Benchmarking¶
WorldForge includes a capability-aware benchmark harness for registered full providers and
registered capability protocol implementations. It can measure direct provider surfaces:
predict, embed, score, and policy. plan remains a WorldForge facade workflow, so
benchmark score providers and policy providers directly when you need planning-path latency.
Python¶
from worldforge import ProviderBenchmarkHarness
harness = ProviderBenchmarkHarness(forge=forge)
report = harness.run(
["mock"],
operations=["predict", "embed"],
iterations=5,
concurrency=2,
)
print(report.to_markdown())
If the optional Rerun integration is installed, RerunArtifactLogger.log_benchmark_report(report)
records the same report JSON plus per-result metric scalars into a .rrd inspection artifact.
Score and policy providers use the same benchmark runner with provider-native inputs supplied by the host:
from worldforge import BenchmarkInputs, ProviderBenchmarkHarness
inputs = BenchmarkInputs(
score_info={
"pixels": [[[[0.0]]]],
"goal": [[[0.3, 0.5, 0.0]]],
"action": [[[0.0, 0.5, 0.0]]],
},
score_action_candidates=[[[[0.0, 0.5, 0.0]], [[0.3, 0.5, 0.0]]]],
policy_info={
"observation": {
"state": {"cube": [0.0, 0.5, 0.0]},
"language": "move the cube",
},
"mode": "select_action",
},
)
report = ProviderBenchmarkHarness(forge=forge).run(
["leworldmodel", "lerobot"],
iterations=3,
inputs=inputs,
)
CLI¶
uv run worldforge benchmark --provider mock --iterations 5
uv run worldforge benchmark --provider mock --operation predict --format json
uv run worldforge benchmark --provider mock --operation embed --format markdown
uv run worldforge benchmark --provider mock --operation embed --input-file examples/benchmark-inputs.json
Use --run-workspace when benchmark numbers need manifest-backed provenance:
uv run worldforge benchmark \
--provider mock \
--operation predict \
--iterations 5 \
--run-workspace .worldforge
The run workspace stores the manifest, JSON/Markdown/CSV reports, result summary, budget verdict
when supplied, and event count under .worldforge/runs/<run-id>/.
Compare preserved benchmark runs before citing a regression, release claim, or provider change:
uv run worldforge runs compare \
.worldforge/runs/<baseline-run-id> \
.worldforge/runs/<candidate-run-id> \
--format markdown
uv run worldforge runs compare \
.worldforge/runs/<baseline-run-id> \
.worldforge/runs/<candidate-run-id> \
--mode regression \
--format html \
--output .worldforge/runs/regression-comparison.html
uv run worldforge runs compare \
.worldforge/runs/<baseline-run-id> \
.worldforge/runs/<candidate-run-id> \
--format csv \
--output .worldforge/runs/benchmark-comparison.csv
runs compare accepts run directories, run_manifest.json files, or reports/report.json files.
It refuses mixed eval and benchmark reports, and it also stops on capability mismatch, operation
mismatch, fixture digest mismatch, budget mismatch, or suite version mismatch.
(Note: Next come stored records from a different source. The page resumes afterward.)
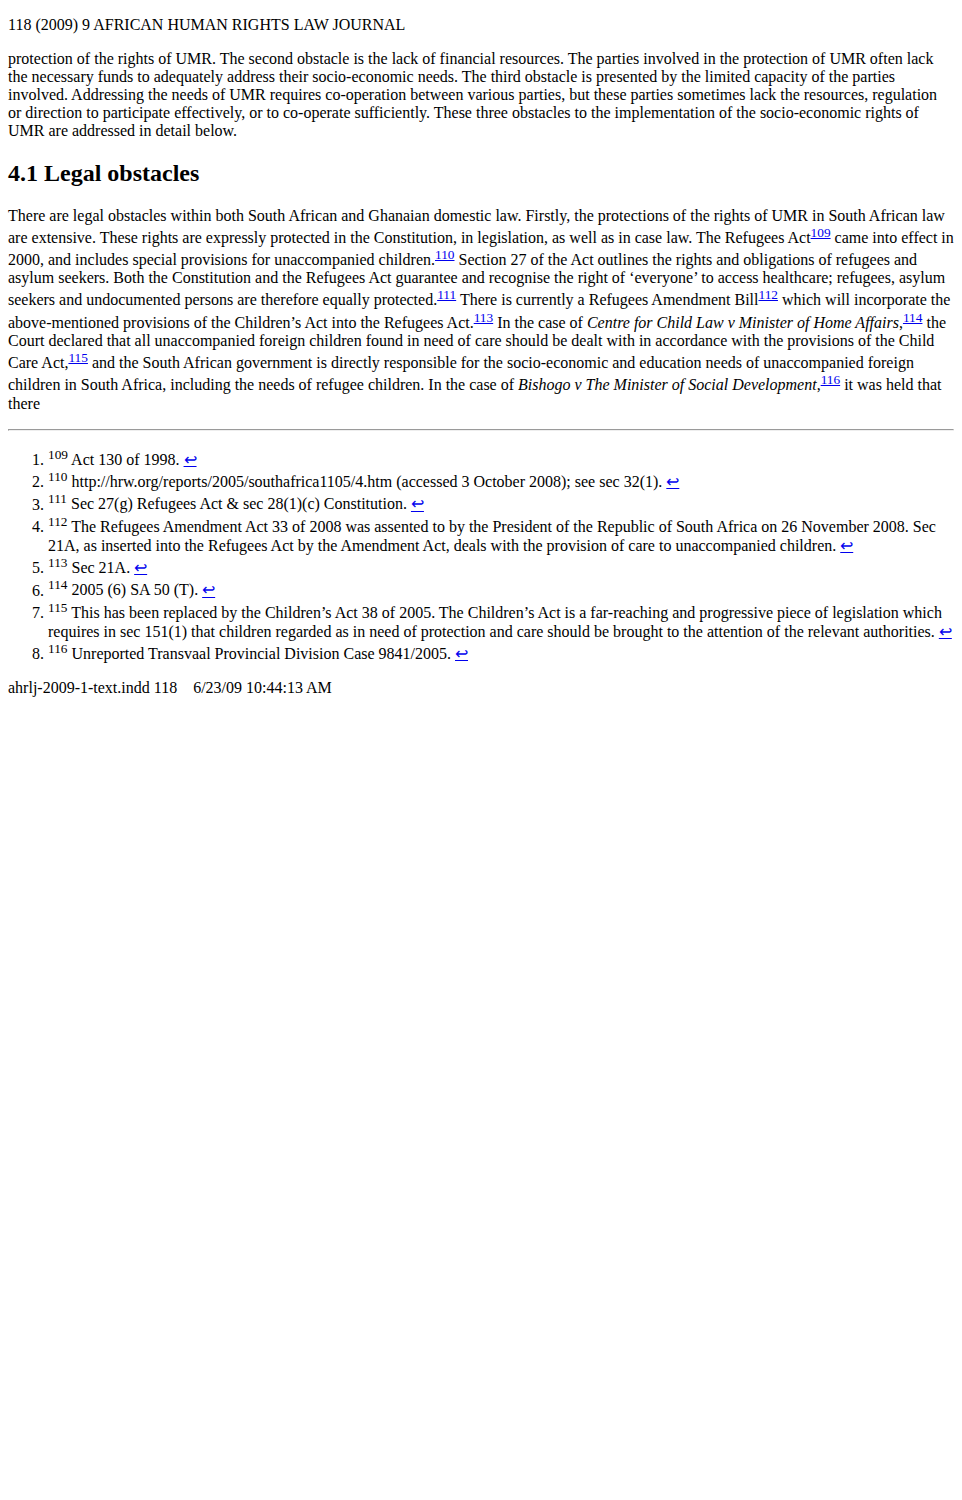118 (2009) 9 AFRICAN HUMAN RIGHTS LAW JOURNAL
protection of the rights of UMR. The second obstacle is the lack of financial resources. The parties involved in the protection of UMR often lack the necessary funds to adequately address their socio-economic needs. The third obstacle is presented by the limited capacity of the parties involved. Addressing the needs of UMR requires co-operation between various parties, but these parties sometimes lack the resources, regulation or direction to participate effectively, or to co-operate sufficiently. These three obstacles to the implementation of the socio-economic rights of UMR are addressed in detail below.
4.1 Legal obstacles
There are legal obstacles within both South African and Ghanaian domestic law. Firstly, the protections of the rights of UMR in South African law are extensive. These rights are expressly protected in the Constitution, in legislation, as well as in case law. The Refugees Act109 came into effect in 2000, and includes special provisions for unaccompanied children.110 Section 27 of the Act outlines the rights and obligations of refugees and asylum seekers. Both the Constitution and the Refugees Act guarantee and recognise the right of ‘everyone’ to access healthcare; refugees, asylum seekers and undocumented persons are therefore equally protected.111 There is currently a Refugees Amendment Bill112 which will incorporate the above-mentioned provisions of the Children’s Act into the Refugees Act.113 In the case of Centre for Child Law v Minister of Home Affairs,114 the Court declared that all unaccompanied foreign children found in need of care should be dealt with in accordance with the provisions of the Child Care Act,115 and the South African government is directly responsible for the socio-economic and education needs of unaccompanied foreign children in South Africa, including the needs of refugee children. In the case of Bishogo v The Minister of Social Development,116 it was held that there
109 Act 130 of 1998. ↩
110 http://hrw.org/reports/2005/southafrica1105/4.htm (accessed 3 October 2008); see sec 32(1). ↩
111 Sec 27(g) Refugees Act & sec 28(1)(c) Constitution. ↩
112 The Refugees Amendment Act 33 of 2008 was assented to by the President of the Republic of South Africa on 26 November 2008. Sec 21A, as inserted into the Refugees Act by the Amendment Act, deals with the provision of care to unaccompanied children. ↩
113 Sec 21A. ↩
114 2005 (6) SA 50 (T). ↩
115 This has been replaced by the Children’s Act 38 of 2005. The Children’s Act is a far-reaching and progressive piece of legislation which requires in sec 151(1) that children regarded as in need of protection and care should be brought to the attention of the relevant authorities. ↩
116 Unreported Transvaal Provincial Division Case 9841/2005. ↩
ahrlj-2009-1-text.indd 118 6/23/09 10:44:13 AM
Different providers
are expected: each provider becomes a separate row only after the shared comparison context matches.
Markdown starts with claim boundary language and the shared context; JSON, Markdown, and CSV rows
include metric deltas, event counts, budget status, missing evidence, skip reasons, artifact paths,
and input or budget provenance references. The output is stable enough to attach to issues, but it
is not a public leaderboard or a ranking across different tasks or capabilities.
Use --mode regression when the first run is the preserved baseline and the second run is the
candidate. Regression mode supports preserved benchmark, evaluation, and demo-showcase runs. It
reports metric deltas, budget status changes, new and removed failures, safe artifact drift, and
provenance differences in JSON, Markdown, CSV, or HTML. Unsafe artifact references such as absolute
paths, traversal-shaped paths, binary/checkpoint suffixes, or raw private artifacts are counted as
excluded and are not rendered in the comparison report. Regression reports are review artifacts only:
they do not update baselines or weaken budgets automatically.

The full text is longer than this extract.